A veteran of the bathroom game, Helms and his equally grounded business partner believe they know what it takes to make a product work – even in a sector as crowded as brassware. And as we sit down to chat, they quickly launch into what’s clearly a well-rehearsed sales routine. “In essence, we’re a distributor, but we don’t distribute brands,” Livesey says. “Arte Form is our company name and brand.”

Mark Livesey
Mark Livesey

Offering that elusive ‘something different’ is hardly a new idea, but there’s more to Arte Form than that, they insist. They’re not just another supplier claiming to have found a lucrative niche.

Helms began his bathroom career with an independent dealer in the late ’80s, he tells me, but by 1990 he was out on the road as an agent. He then landed a job with Glen Dimplex, where he met Livesey. The pair have represented many bathroom brands over the years, including Crosswater, Kermi and Kaldewei. More recently they set up Bauhaus Industries, which was subsequently bought by Crosswater in 2008.

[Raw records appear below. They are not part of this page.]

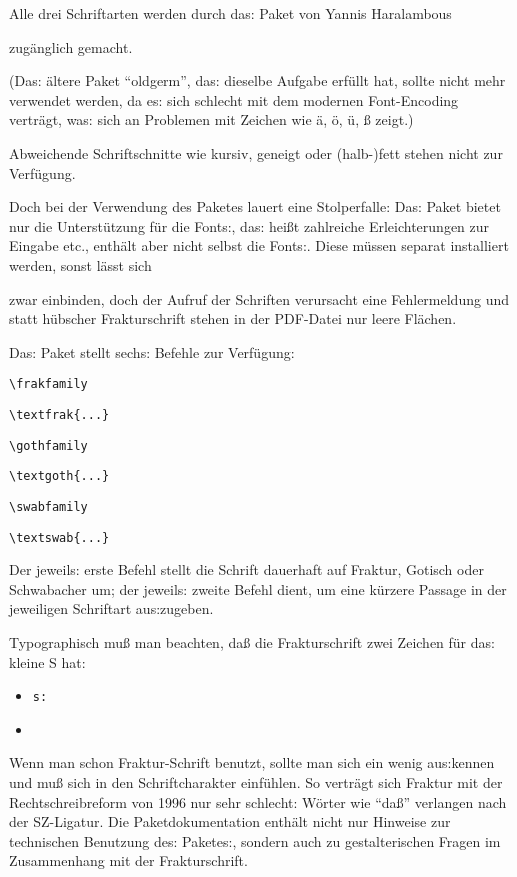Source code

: {\frakfamily
Alle drei Schriftarten werden durch das: Paket}
{\frakfamily von}
Yannis Haralambous 
{\frakfamily zugänglich gemacht.

(Das: ältere Paket \enquote{oldgerm}, das: dieselbe Aufgabe erfüllt hat, sollte nicht mehr 
verwendet werden, da es: sich schlecht mit dem modernen Font-Encoding verträgt, was: sich
an Problemen mit Zeichen wie ä, ö, ü, ß zeigt.)

Abweichende Schriftschnitte wie kursiv, geneigt oder (halb-)fett stehen nicht zur 
Verfügung.

Doch bei der Verwendung des Paketes  lauert eine Stolperfalle:
Das: Paket bietet nur die Unterstützung für die Fonts:, das: heißt zahlreiche Erleichterungen
zur Eingabe etc., enthält aber nicht selbst die Fonts:.
Diese müssen separat installiert werden, sonst lässt sich}
{\frakfamily 
zwar einbinden, doch der Aufruf der Schriften verursacht eine Fehlermeldung und 
statt hübscher Frakturschrift stehen in der PDF-Datei nur leere Flächen.

Das: Paket stellt sechs: Befehle zur Verfügung:}

\begin{lfgwcode}{}
 \item \lstinline/\frakfamily/
 \item \lstinline/\textfrak{...}/
 \item \lstinline/\gothfamily/
 \item \lstinline/\textgoth{...}/
 \item \lstinline/\swabfamily/
 \item \lstinline/\textswab{...}/
\end{lfgwcode}

{\frakfamily
Der jeweils: erste Befehl stellt die Schrift dauerhaft auf Fraktur, Gotisch oder
Schwabacher um; der jeweils: zweite Befehl dient, um eine kürzere Passage in der 
jeweiligen Schriftart aus:zugeben.}

{\frakfamily 
Typographisch muß man beachten, daß die Frakturschrift zwei Zeichen für das: kleine S hat:
}

\begin{itemize}
 \item {}
  \lstinline/s:/  
 \item {}
\end{itemize}

{\frakfamily
Wenn man schon Fraktur-Schrift benutzt, sollte man sich ein wenig aus:kennen und muß
sich in den Schriftcharakter einfühlen. So verträgt sich Fraktur mit der Rechtschreibreform
von 1996 nur sehr schlecht: Wörter wie \enquote{daß} verlangen nach der SZ-Ligatur.
Die Paketdokumentation enthält nicht nur Hinweise zur technischen Benutzung des: 
Paketes:, sondern auch zu gestalterischen Fragen im Zusammenhang mit der Frakturschrift.
}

“We sold it on the Friday and by the following Monday we were working for them as agents,” Helms laughs. “We had the whole of the South-East for Crosswater, Simpsons shower doors and Bauhaus furniture.”

Flow wall-mounted bath set
Flow wall-mounted bath set

But the decision to set up Arte Form was driven by the fact that they’d never stepped away from the front line – and so had a great feel for the way the market was heading. The race to the bottom had gathered pace, leaving a gap in the market that was too tempting to ignore.

“We decided not to compete with the people who are all about volume and shipping boxes,” Livesey explains. “You can’t always do that and maintain design integrity or quality. Our products are all machined in low-lead and lead-free brass.”

The company takes its environmental responsibilities seriously and its brochures are all made from recycled paper. It also uses UPS to ensure “100% carbon neutral” deliveries.

Toki thermo shower valve
Toki thermo shower valve

But Arte Form isn’t just a distributor, Helms claims. It’s more like a “hybrid manufacturer”. Products are sourced from two factories in Italy and one in Portugal. “But European suppliers find it incredibly challenging to supply direct to the UK market,” he says. “The only way for us to do it properly is to buy it, stock it and ship it. We tell our suppliers they’re almost there, but they need to Anglicise it. And they say: ‘it’s your product, how much do you want?’

“We’re now spending several hundred thousand euros per annum with them, so they’re saying, ‘if you want it, we’ll find a way to make it’.”

Products are aimed squarely at independent dealers, which is very familiar territory for Helms and Livesey. The product “needs a bit of selling,” Helms admits, but the company now deals with nearly 200 retailers, predominantly in the South-East. These include the likes of West One and Richmond-based Original Bathrooms. The plan is to eventually expand to 500 – a manageable figure that they’re confident won’t lead to over-distribution.

Toki hand shower
Toki hand shower

Business is growing steadily, with plans under way to introduce more high-end product to boost turnover.

“We could be doing a lot more, but we wouldn’t have a handle on it,” Livesey says. “We’ve invested a lot of time, effort and money to get to this point. Turnover is about £1 million, but we’re just starting to build. It takes a long time.”

“We want to be the retailer’s friend and put the ownership into their hands,” Helms adds. “We never talk percentages, that was drummed into me by my former guv’nor. Five per cent sounds rubbish, but £178 buys you a nice meal out. We talk in pound notes value, not 30% or 50%.”

So what are the long-term targets?

“Ultimately, national coverage,” Livesey says. “We’ve tried to be cautious and funded it ourselves, we don’t owe anything. It might seem an old-fashioned way to run a business, but we can sleep at night.”

Helms laughs: “But when you do a stocktake and you’ve got 28 grand’s worth of shower heads in the warehouse it focuses the mind a bit. You think, ‘I’d better go and sell some of those.’ We’re exactly the same age and we don’t want three heart attacks by the time we’re 50 from slogging our guts out.”